Art Pope provided valuable service
Published August 10, 2014
by Rob Christensen, News and Observer, August 9, 2014.
Art Pope has been the indispensable man in the McCrory administration.
Pope, who announced last week he was stepping down as state budget director, had been a political lightning rod – the man who helped bankroll what House Speaker Thom Tillis called “the conservative revolution” in Raleigh.
This has made Pope the most famous state budget director in North Carolina history, and probably American history.
Beyond being a political symbol, Pope provided a valuable public service. When Gov. Pat McCrory took office in January 2013, he was a greenhorn when it came to state government, state budgets and the state legislature, while also lacking overall management experience.
Pope filled the vacuum. Pope was a noted budget expert during his four terms in the state House, he knew the legislature and its players, and he is an experienced businessman, running a regional chain of discount stores and other businesses.
Despite all of the problems in McCrory’s first 19 months in office, things would have been far worse without Pope. Pope provided an important level of stability and expertise. If there is a consensus among Republican and Democratic insiders in Raleigh it is that Pope was the glue that has held things together.

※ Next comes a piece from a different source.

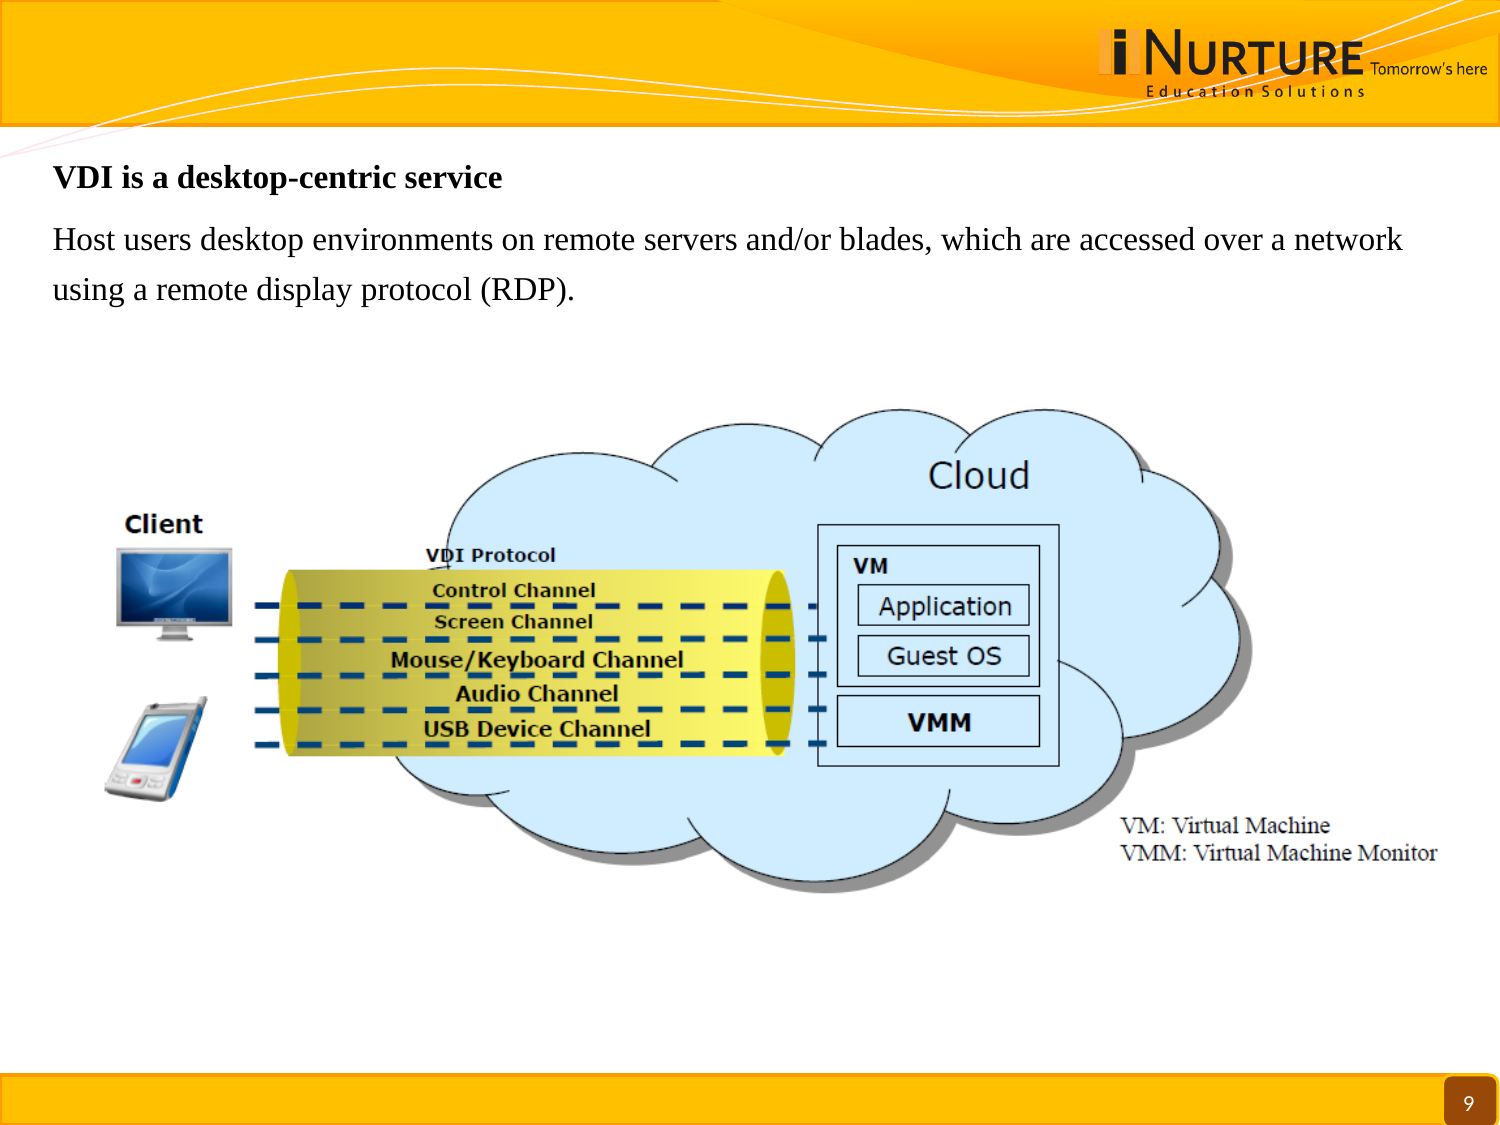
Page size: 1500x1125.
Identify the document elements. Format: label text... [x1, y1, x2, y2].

Pope’s brand of libertarian conservatism is not everyone’s cup of tea. But beyond ideology, Pope brought a skill set that the McCrory administration – and the state – needed.
He also works cheap as a $1-a-year man, although the $150,000 salary would have been pocket change for someone like Pope. (Whatever you think of Pope, it says something about the workings of his mind that he would rather spend his time trying to figure out the Medicaid mess than buying a chateau in the French countryside.)
Concentration of power
Among the criticisms of Pope is that he wields too much influence for one individual because he combines three roles in one person – deep-pockets political donor to candidates, creator and financier of a network of conservative think tanks and advocacy groups, and budget director. Any one of those roles would make him a powerful man.
That led The New Yorker magazine to portray him as trying to buy North Carolina, Democratic groups to launch a boycott effort against his stores, and others to portray him as a puppet master controlling McCrory with acolytes spread throughout the administration.
Belying the Daddy Warbucks image, Pope has operated with a certain level of transparency. He meets with critics and is responsive to questions from the news media. And, of course, he and his family are very involved in the community.
That Pope has had influence seems obvious. His fingerprints have shown up in a number of places, including the successful efforts to kill public financing of elections of appellate judges.
In other instances, Pope’s influence is murkier. Pope wrote McCrory’s budget that included incentives for movies. At the same time the conservative advocacy organizations that Pope either started or in which he held leadership positions waged high-profile public campaigns against the measure. Was Pope allowing the advocacy organizations to act independently or was he quietly sabotaging his boss’s position, or both?
There is also evidence that Pope has not been the behind-the-scenes string puller that some envisioned. If Pope was orchestrating things, he had an odd way of showing it as the budget negotiations turned into a public cream pie fight and the Senate threatened to subpoena Pope.
Hopefully, for the good of the state, the McCrory administration will find its sea legs. But regardless, Citizen Pope provided a valuable service for the state.